[start GIVEN DATA]

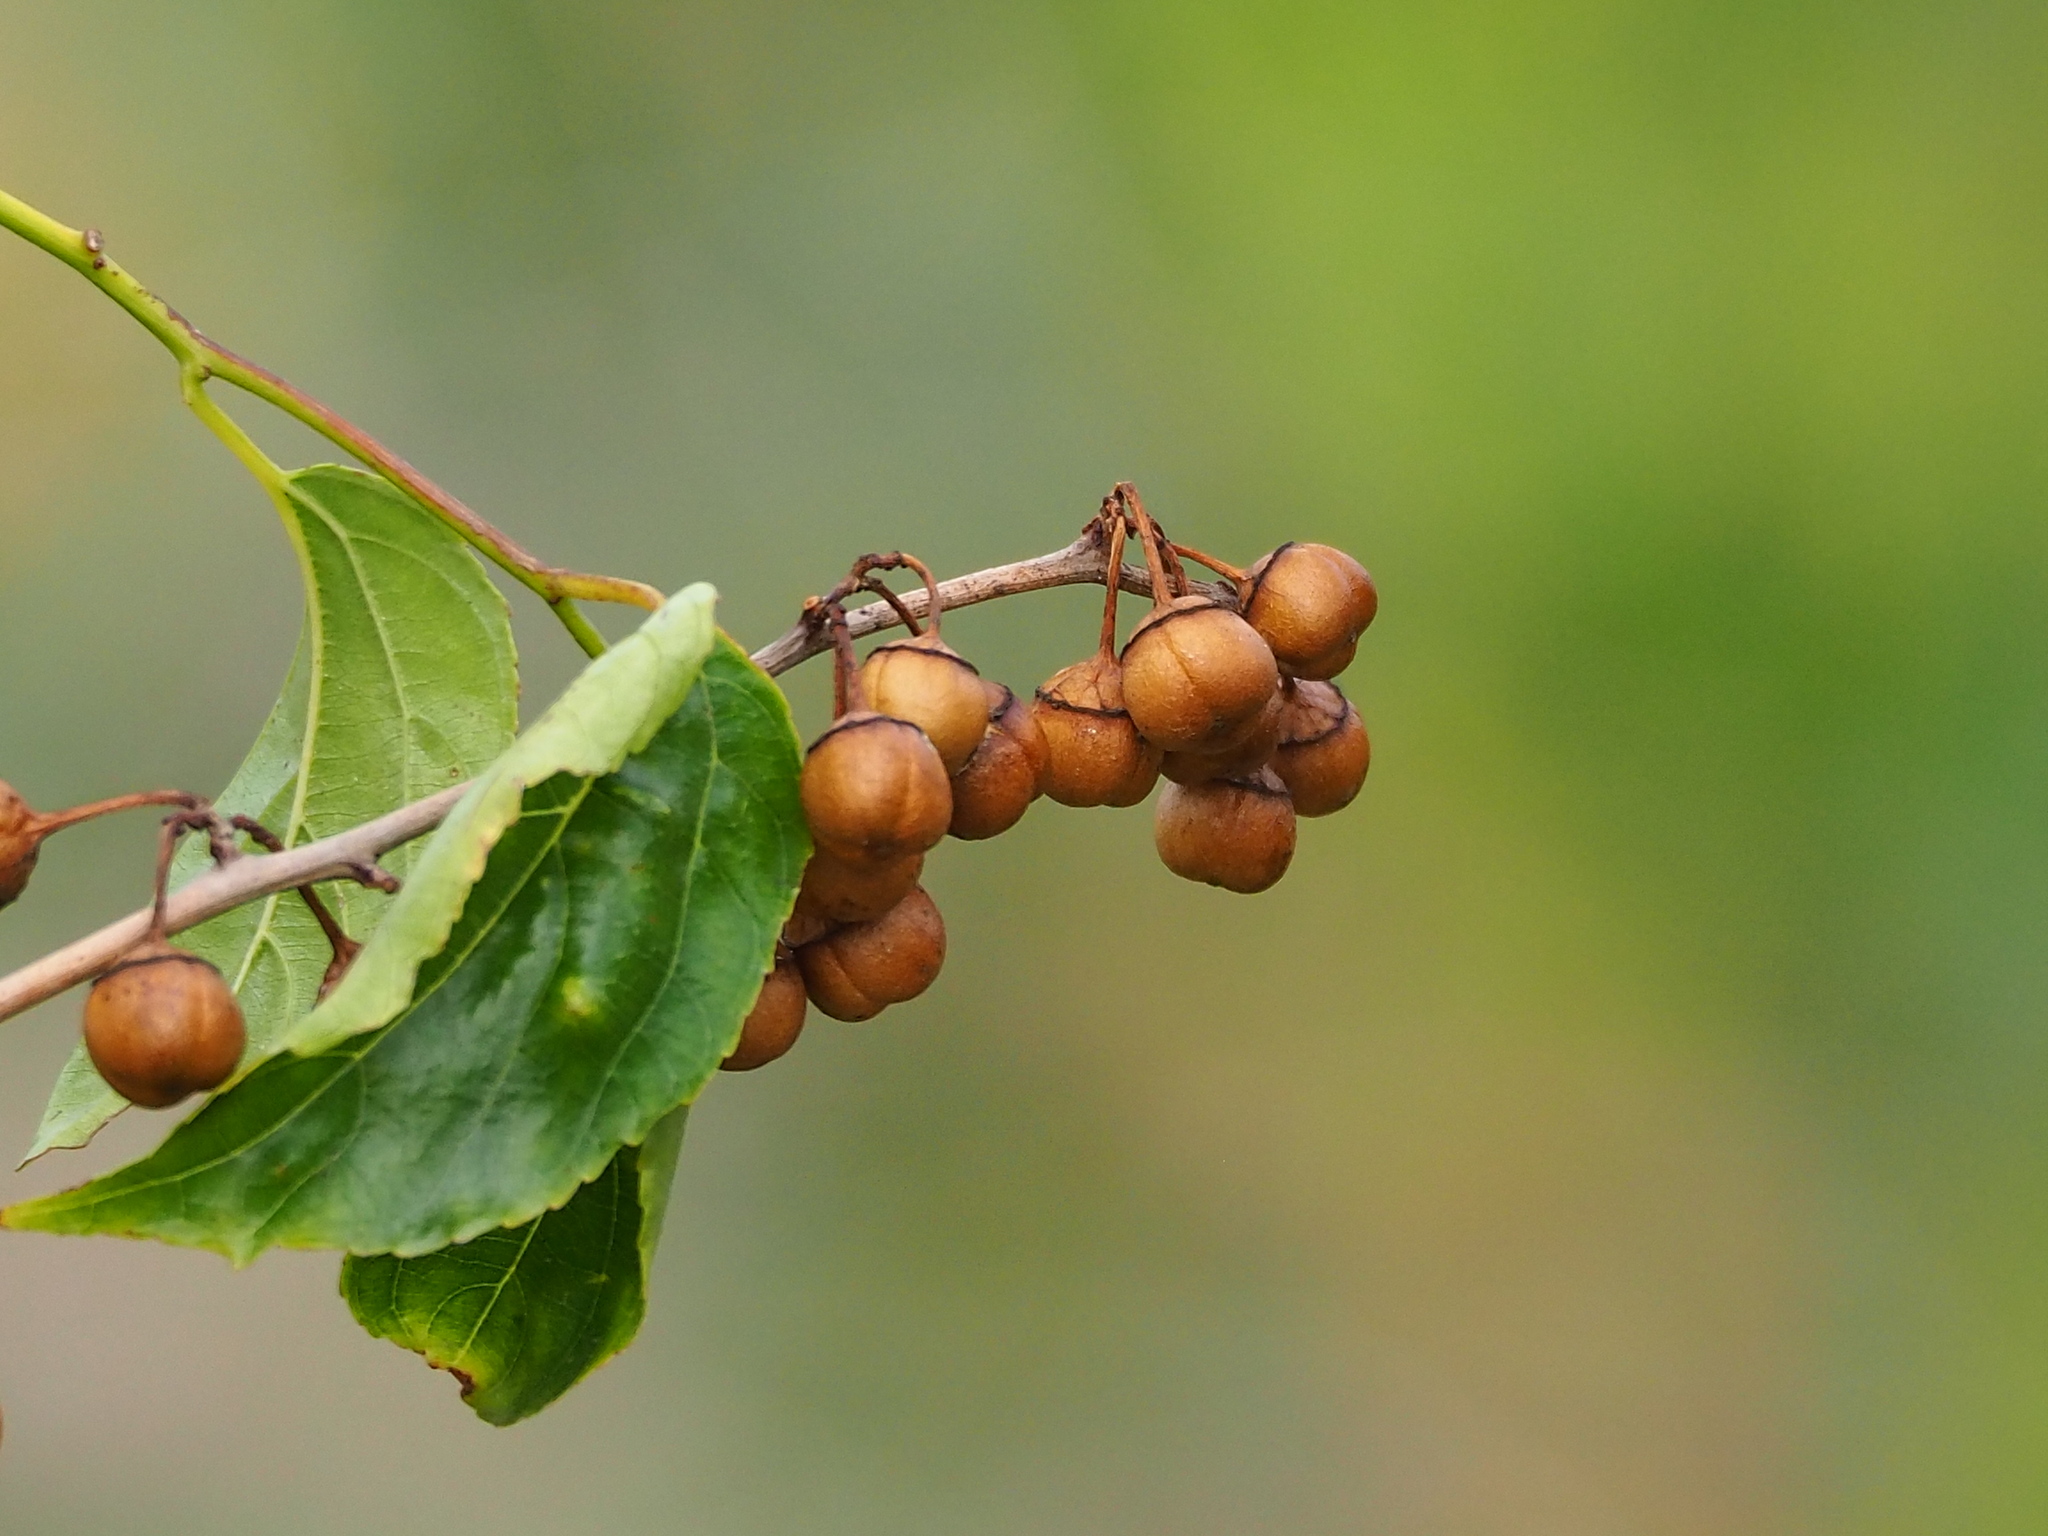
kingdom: Plantae
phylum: Tracheophyta
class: Magnoliopsida
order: Rosales
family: Rhamnaceae
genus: Colubrina
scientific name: Colubrina asiatica
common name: Asian nakedwood
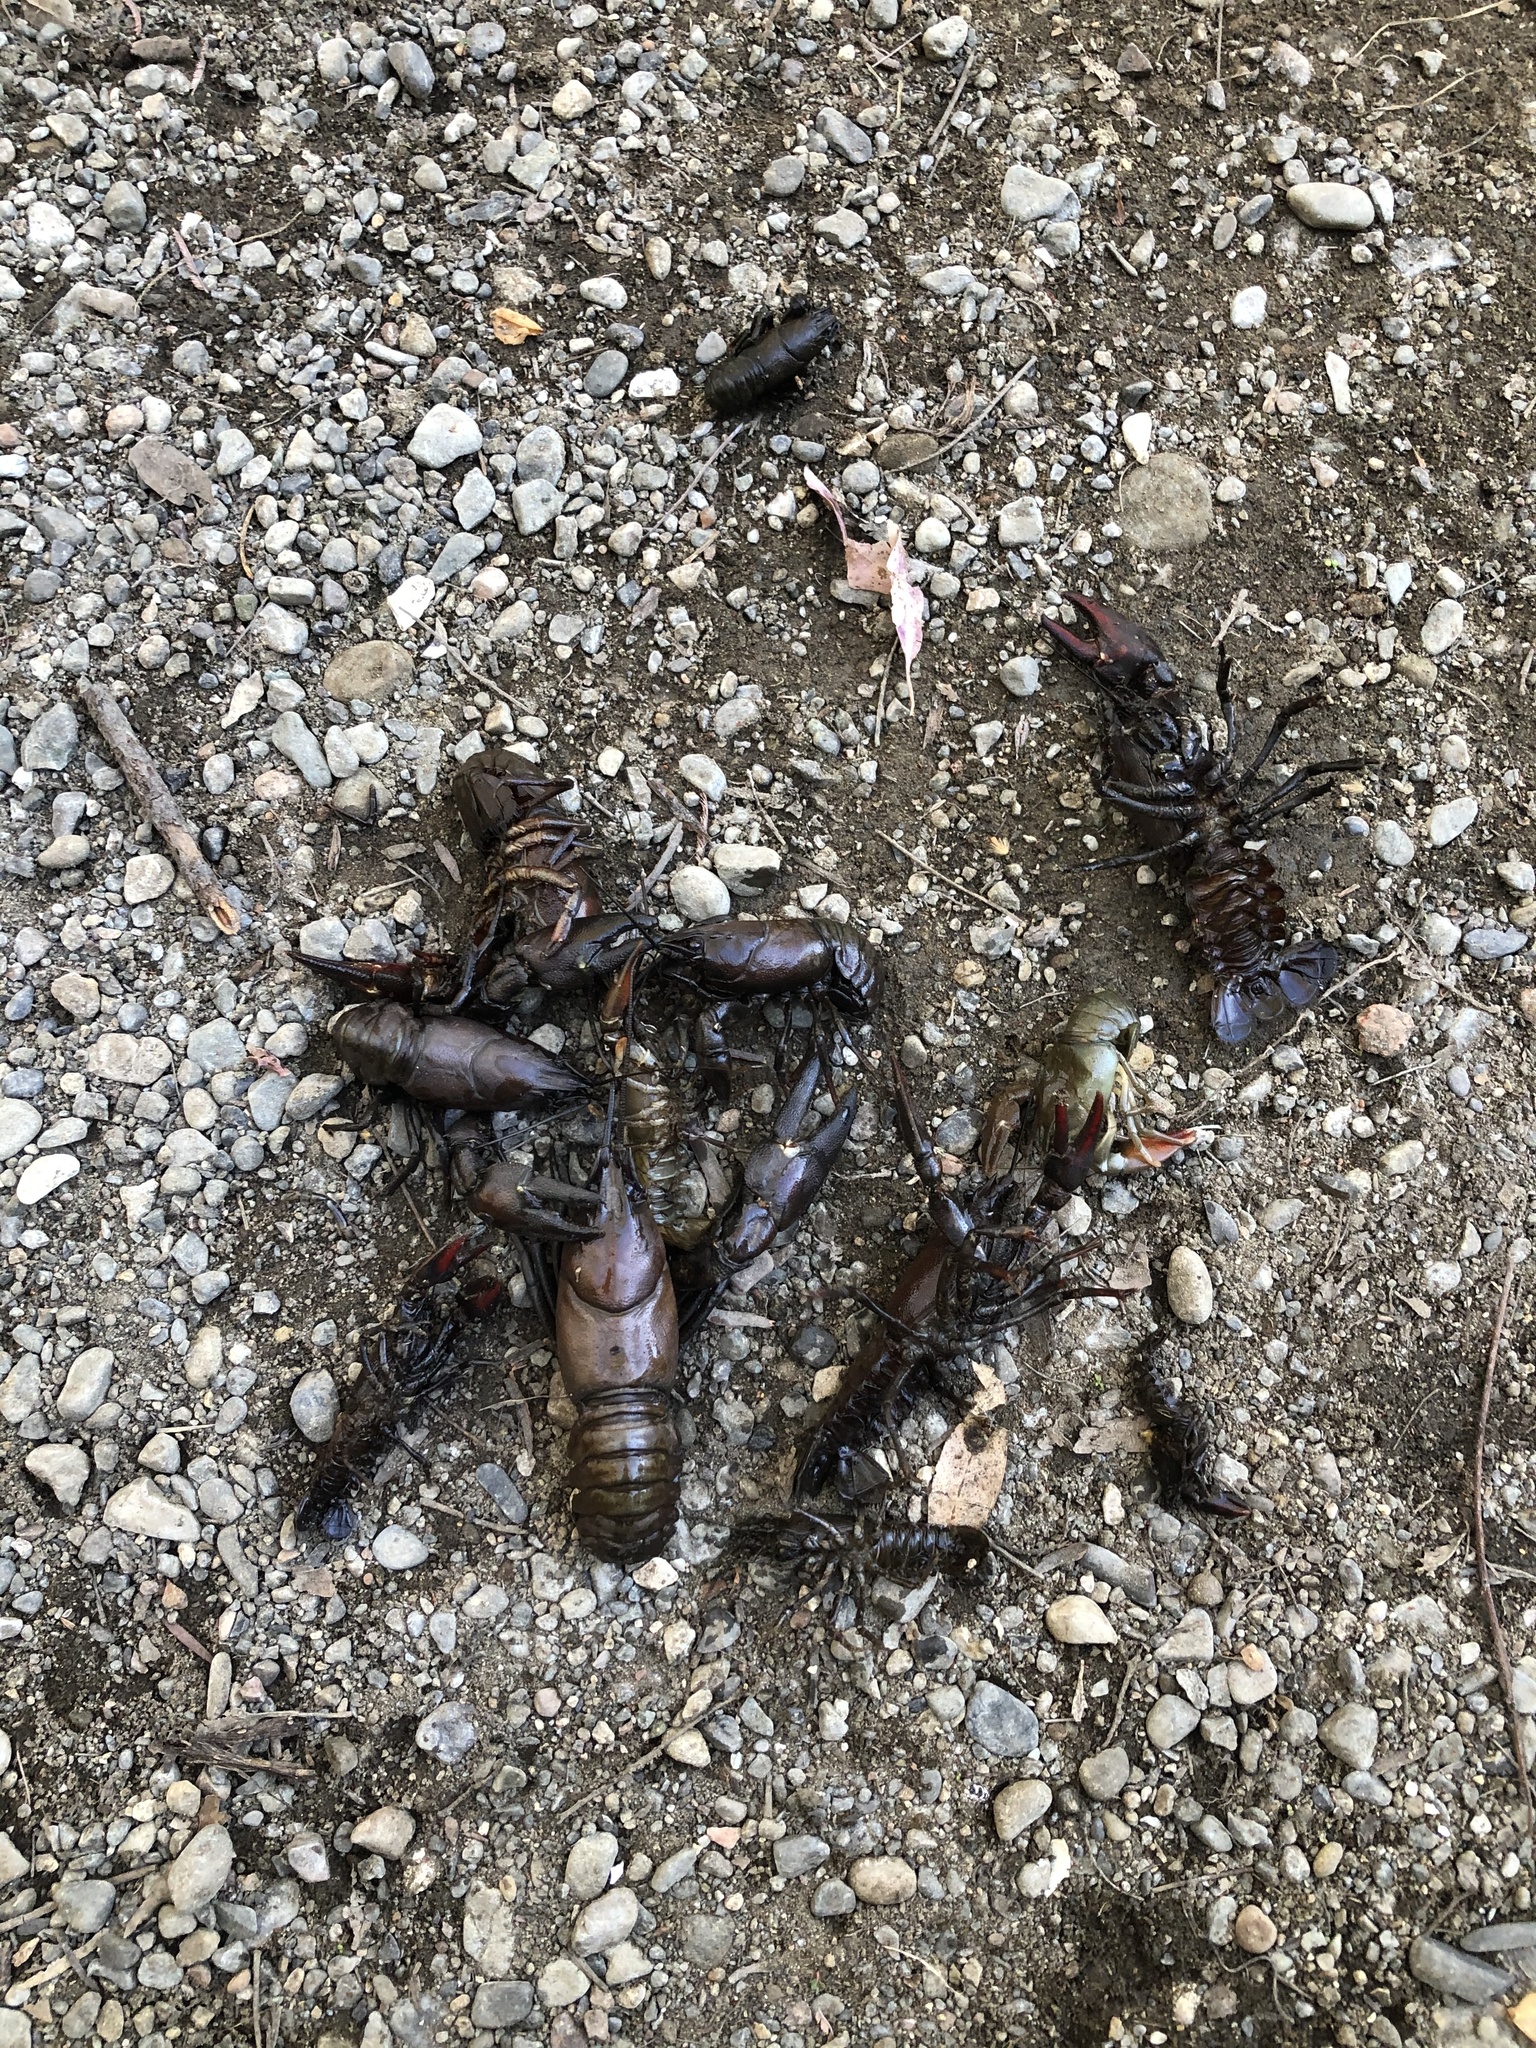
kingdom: Animalia
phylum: Arthropoda
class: Malacostraca
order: Decapoda
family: Astacidae
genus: Pacifastacus
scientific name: Pacifastacus leniusculus
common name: Signal crayfish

[end GIVEN DATA]

State how many lines of the records contain the word "name". Give only the number.

● FINAL RESULT: 4